Why the Reframe Matters
The practical implications of this shift are significant. If disengagement is fundamentally a discipline issue, the manager’s job is to apply more pressure: clearer expectations, tighter deadlines, more visible consequences.
If disengagement is fundamentally an alignment issue, the manager’s job changes entirely. The first question is no longer “How do I get this person to try harder?” but “Where did the connection between this person and this work break down?”
That second question demands honesty about the role itself, the stated mission, and whether the day-to-day work actually reflects the why a leader claims to be building toward.
It asks whether the person is in the wrong seat, the wrong company, or the wrong moment in their career, none of which can be fixed with a stern conversation.
Creamer’s framing also reorients hiring. If alignment is the variable that determines great work, then a hiring process focused primarily on capability is incomplete.
A highly capable person who cannot connect to the problem will produce work that meets the brief and never exceeds it. A moderately capable person who is genuinely obsessed with the problem will often outperform expectations in ways that are difficult to predict.
Damian Creamer makes this point bluntly: “It’s really hard to do truly great work on something you don’t actually care about.” The statement reads as obvious until you consider how rarely organizations design around it.
The Founder’s Lens
This is not a theoretical position for Creamer. It is observable in how he runs StrongMind, the K-12 learning platform he has spent over two decades building. The company’s approach to product, leadership, and culture consistently reflects a belief that mission-clarity is not a soft variable.
“Ideas don’t come to life because they’re brilliant,” Creamer says. “They come to life because they’re aligned, actionable, and owned.”
Creamer’s own daily structure mirrors this principle in miniature. He aims to make all important decisions by 2 p.m., protects deep focus blocks aggressively, and is open about cutting nonessential meetings. The reasoning is not just personal productivity. It is that misaligned activity, even high-energy activity, dilutes the signal of what actually matters. “Less noise, more signal,” he says. “Fewer meetings, better decisions.”
A leader who internalizes that discipline at a personal level tends to extend it to the team. The question stops being “Are people busy?” and becomes
“Are people working on what matters most, and do they understand why it matters?” Those are very different questions, and they produce very different cultures.
Where Most Managers Get Stuck
Treating disengagement as an alignment problem requires admitting that the problem might originate at the top.
This is why the alignment frame is uncomfortable for organizations built on the assumption that any sufficiently disciplined professional can be deployed against any reasonably defined task. That assumption keeps things simple. It also keeps things average.
Damian Creamer‘s argument, distilled, is this: average is what you get when you treat people as interchangeable units of execution. Greatness is what you get when you treat alignment as a leadership responsibility, not an employee virtue.
The Practical Takeaway
For founders and managers, the implication is straightforward but rarely acted on. The next time someone on a team starts to disengage, resist the reflex to reach for the accountability playbook first. Instead, ask:
- Does this person understand the why behind the work, not just the what?
- Has the why genuinely been communicated, or just assumed?
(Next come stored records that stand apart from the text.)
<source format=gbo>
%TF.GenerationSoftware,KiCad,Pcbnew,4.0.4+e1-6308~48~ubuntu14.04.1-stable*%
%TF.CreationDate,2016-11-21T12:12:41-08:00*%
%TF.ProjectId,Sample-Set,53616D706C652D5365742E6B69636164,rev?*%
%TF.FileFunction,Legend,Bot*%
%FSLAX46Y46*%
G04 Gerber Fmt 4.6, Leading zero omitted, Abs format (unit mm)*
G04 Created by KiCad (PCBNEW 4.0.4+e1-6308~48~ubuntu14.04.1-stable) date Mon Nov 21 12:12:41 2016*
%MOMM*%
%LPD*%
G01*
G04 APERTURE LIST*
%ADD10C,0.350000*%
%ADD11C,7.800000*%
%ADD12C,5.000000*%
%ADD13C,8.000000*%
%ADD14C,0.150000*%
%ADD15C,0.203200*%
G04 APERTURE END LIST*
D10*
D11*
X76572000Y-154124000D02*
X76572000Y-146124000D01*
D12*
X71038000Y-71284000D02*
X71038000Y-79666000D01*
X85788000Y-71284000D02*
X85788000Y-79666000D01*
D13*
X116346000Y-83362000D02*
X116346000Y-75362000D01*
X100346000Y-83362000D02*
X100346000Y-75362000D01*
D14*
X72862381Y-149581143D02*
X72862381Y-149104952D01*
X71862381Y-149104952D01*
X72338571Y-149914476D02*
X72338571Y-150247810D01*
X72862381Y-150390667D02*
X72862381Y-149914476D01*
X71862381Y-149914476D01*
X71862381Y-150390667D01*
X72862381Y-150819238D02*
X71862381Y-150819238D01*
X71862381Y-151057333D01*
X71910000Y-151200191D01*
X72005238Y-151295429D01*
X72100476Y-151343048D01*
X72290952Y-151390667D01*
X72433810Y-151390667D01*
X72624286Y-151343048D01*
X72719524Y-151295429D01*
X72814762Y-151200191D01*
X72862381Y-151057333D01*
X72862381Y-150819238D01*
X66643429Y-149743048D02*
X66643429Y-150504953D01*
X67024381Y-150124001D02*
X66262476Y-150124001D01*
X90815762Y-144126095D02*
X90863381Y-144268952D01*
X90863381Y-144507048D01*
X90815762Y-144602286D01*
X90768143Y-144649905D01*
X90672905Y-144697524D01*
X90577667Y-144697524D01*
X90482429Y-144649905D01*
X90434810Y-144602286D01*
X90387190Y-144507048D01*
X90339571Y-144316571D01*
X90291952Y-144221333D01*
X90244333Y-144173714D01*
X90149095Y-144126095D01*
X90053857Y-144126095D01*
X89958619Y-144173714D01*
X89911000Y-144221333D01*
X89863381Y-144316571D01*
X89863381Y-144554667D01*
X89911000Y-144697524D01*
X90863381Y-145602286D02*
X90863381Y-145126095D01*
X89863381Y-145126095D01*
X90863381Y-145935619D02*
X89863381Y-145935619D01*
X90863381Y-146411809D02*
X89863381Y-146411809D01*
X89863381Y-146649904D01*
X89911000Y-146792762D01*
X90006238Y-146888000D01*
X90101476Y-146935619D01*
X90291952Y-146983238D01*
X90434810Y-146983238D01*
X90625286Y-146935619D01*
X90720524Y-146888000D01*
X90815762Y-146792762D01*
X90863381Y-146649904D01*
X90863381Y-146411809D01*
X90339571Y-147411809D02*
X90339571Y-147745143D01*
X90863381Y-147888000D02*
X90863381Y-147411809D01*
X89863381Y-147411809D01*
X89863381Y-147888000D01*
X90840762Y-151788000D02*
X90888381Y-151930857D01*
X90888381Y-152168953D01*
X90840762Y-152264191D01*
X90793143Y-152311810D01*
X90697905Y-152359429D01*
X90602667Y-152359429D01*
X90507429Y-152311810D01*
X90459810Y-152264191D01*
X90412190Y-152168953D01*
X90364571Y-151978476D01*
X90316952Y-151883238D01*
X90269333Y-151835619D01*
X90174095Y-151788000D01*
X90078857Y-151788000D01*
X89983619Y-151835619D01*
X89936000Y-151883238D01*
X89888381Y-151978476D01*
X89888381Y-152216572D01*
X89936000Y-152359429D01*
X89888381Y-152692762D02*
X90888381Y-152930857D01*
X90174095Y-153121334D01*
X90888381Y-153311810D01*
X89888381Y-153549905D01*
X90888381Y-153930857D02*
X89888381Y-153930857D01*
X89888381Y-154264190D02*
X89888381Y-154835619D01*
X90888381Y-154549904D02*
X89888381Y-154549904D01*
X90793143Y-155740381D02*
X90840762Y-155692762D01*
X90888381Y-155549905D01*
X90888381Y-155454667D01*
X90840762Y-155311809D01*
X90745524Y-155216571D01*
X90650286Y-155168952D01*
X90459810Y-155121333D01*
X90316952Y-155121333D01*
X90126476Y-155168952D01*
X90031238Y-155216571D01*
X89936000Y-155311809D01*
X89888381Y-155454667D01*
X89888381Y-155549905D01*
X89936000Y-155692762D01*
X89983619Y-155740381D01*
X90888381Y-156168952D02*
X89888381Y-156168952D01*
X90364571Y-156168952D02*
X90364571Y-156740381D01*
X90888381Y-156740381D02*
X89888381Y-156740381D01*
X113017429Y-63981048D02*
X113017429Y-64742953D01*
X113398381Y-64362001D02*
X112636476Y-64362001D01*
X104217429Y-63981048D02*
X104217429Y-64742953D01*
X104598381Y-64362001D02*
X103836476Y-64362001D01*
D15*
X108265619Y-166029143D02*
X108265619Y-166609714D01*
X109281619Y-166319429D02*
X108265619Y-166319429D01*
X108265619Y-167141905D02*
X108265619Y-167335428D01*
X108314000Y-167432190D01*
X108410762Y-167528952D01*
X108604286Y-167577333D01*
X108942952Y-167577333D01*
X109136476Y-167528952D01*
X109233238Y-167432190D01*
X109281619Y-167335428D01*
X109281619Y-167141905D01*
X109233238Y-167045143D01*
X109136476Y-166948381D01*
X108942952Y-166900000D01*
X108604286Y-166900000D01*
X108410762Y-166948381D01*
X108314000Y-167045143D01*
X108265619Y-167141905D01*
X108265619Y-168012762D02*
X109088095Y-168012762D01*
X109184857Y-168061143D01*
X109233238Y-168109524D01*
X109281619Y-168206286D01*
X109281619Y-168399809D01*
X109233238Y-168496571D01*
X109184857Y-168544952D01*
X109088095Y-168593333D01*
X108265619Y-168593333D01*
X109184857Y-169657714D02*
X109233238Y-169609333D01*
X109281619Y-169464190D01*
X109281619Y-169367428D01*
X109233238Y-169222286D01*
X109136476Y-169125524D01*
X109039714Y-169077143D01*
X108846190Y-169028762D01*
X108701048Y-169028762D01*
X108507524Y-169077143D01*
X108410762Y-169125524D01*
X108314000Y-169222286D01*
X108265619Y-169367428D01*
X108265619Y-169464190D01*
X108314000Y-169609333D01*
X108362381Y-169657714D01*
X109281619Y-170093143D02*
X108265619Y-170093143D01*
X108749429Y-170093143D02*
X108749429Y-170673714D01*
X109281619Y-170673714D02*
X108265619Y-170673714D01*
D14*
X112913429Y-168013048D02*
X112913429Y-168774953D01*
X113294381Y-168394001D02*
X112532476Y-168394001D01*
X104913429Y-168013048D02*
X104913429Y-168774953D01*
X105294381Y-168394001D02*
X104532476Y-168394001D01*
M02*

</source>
- Does the work itself reflect the why, or has the day-to-day quietly drifted from it?
- Is this person in the right seat to contribute to that why, or has the role evolved past their genuine interest?
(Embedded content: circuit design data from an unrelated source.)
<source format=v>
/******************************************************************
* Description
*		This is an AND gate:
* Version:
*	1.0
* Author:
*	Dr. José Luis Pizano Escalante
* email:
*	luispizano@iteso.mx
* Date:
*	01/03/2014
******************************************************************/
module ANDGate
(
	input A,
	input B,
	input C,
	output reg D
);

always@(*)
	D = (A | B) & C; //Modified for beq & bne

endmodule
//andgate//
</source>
If the answers are uncomfortable, that is the diagnosis. The fix is to repair the problem. Sometimes, that might mean redefining the role. Othertimes, it could mean reframing the mission itself.
“When there’s a real connection to the why, effort feels lighter and momentum follows,” Creamer says.
It is a deceptively simple observation. It is also the difference between a team that performs and a team that does great work.